2666: The Part about Amalfitano

The possibility of literature is never in question for Bolaño. Literature is, in fact, inevitable, at times even foregone. The writer of literature, like the poor of the gospels, you will always have with you.

What is in question for Bolaño, what is always in question, is the condition of literature. It exists—in fact, one might be forgiven for thinking that, in Bolaño, all books exist, all books are not only possible, but actual, though the condition of their actuality may vary. Some books are so existentially thin or translucent or hidden that their actuality is in doubt, is challenged, but no book is ever wholly imaginary, not even the books Bolaño or his characters dream about.

This is, at least to me, what the internet feels like—even more, what Wikipedia feels like. In Wikipedia, the existence of anything is never impossible, although the condition of that existence—challenged, deleted, uncreated, verified—is not uniform.

In both cases, search is king, as they say in internet marketing. All books, all literature exists in Bolaño because any book, even ones which may or probably do not have a physical existence, can be searched for, and the act of searching creates something which is equivalent to the weight of existence. The ability to search for anything on the internet means that everything is in the internet, even if it only exists in your search string; the page showing no results is still a form of existence of what you were looking for. What you are searching for is created the instant you search for it.

Such considerations become almost inevitable in The Part About Amalfitano, as Bolaño throws at the reader a small army of references, some obscure, some well-known. Bolaño deploys these references in cryptic diagrams (please excuse the awkwardness of the drawings; I'm working with some bs Mac version of Paint):
(click for larger images)

I cannot help but feel Bolaño is trying to force us onto the internet to solve for the meaning of these inscrutable diagrams, or at least to play around with them. Bolaño wants us to create by searching, as his characters do.

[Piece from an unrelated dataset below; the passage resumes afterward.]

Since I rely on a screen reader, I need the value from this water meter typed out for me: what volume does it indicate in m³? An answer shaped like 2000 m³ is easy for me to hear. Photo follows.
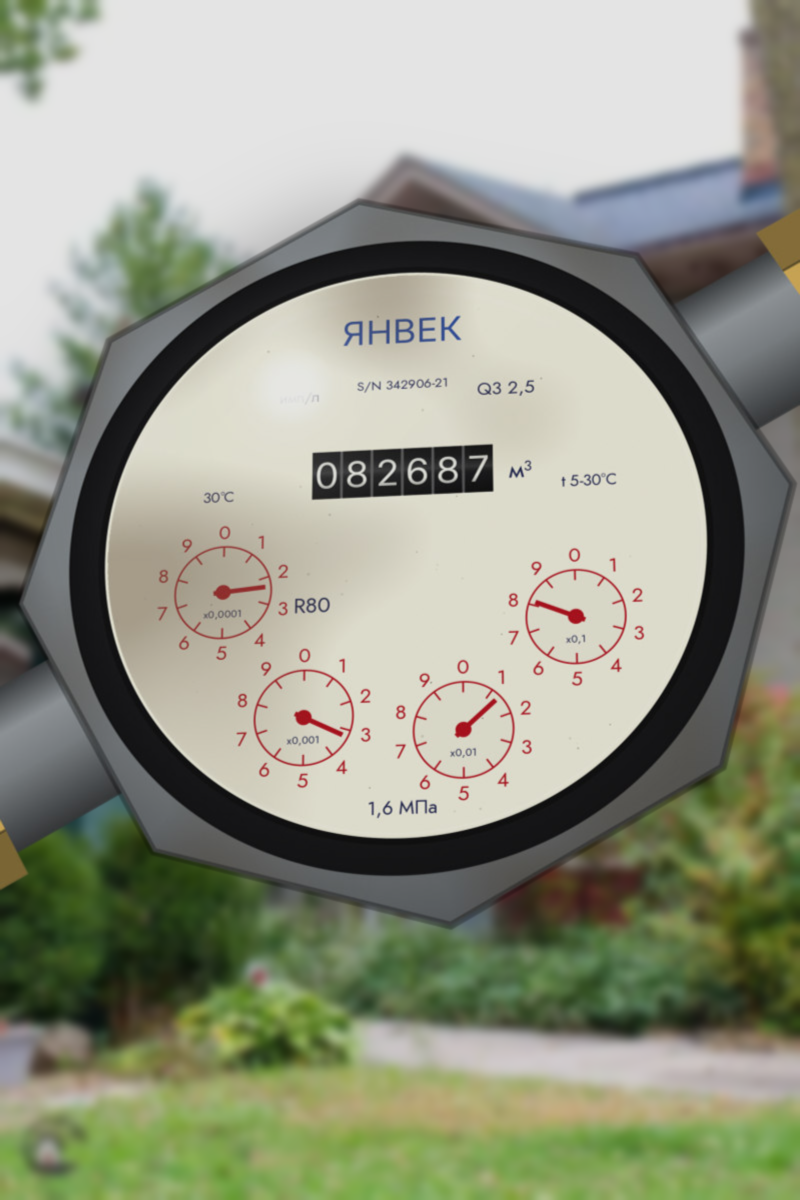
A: 82687.8132 m³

We will find something, even if it is wrong, but that is a process we have already experienced as readers of the book: reading too is a search that, even in the absence of results, does not threaten the existence of what we are searching for.

***
It is pointed out in the afterword of sorts which the publishers have appended to 2666 that the eponymous date occurs in Amulet, where a street, Avenida Guerrero, is compared not to "a cemetery in 1974 or in 1968, or 1975, but a cemetery in the year 2666, a forgotten cemetery under the eyelid of a corpse or an unborn child…" The cemetery is also a Wikipedia of sorts; or rather, isn't Wikipedia a kind of cemetery where mourners can revise the epitaphs?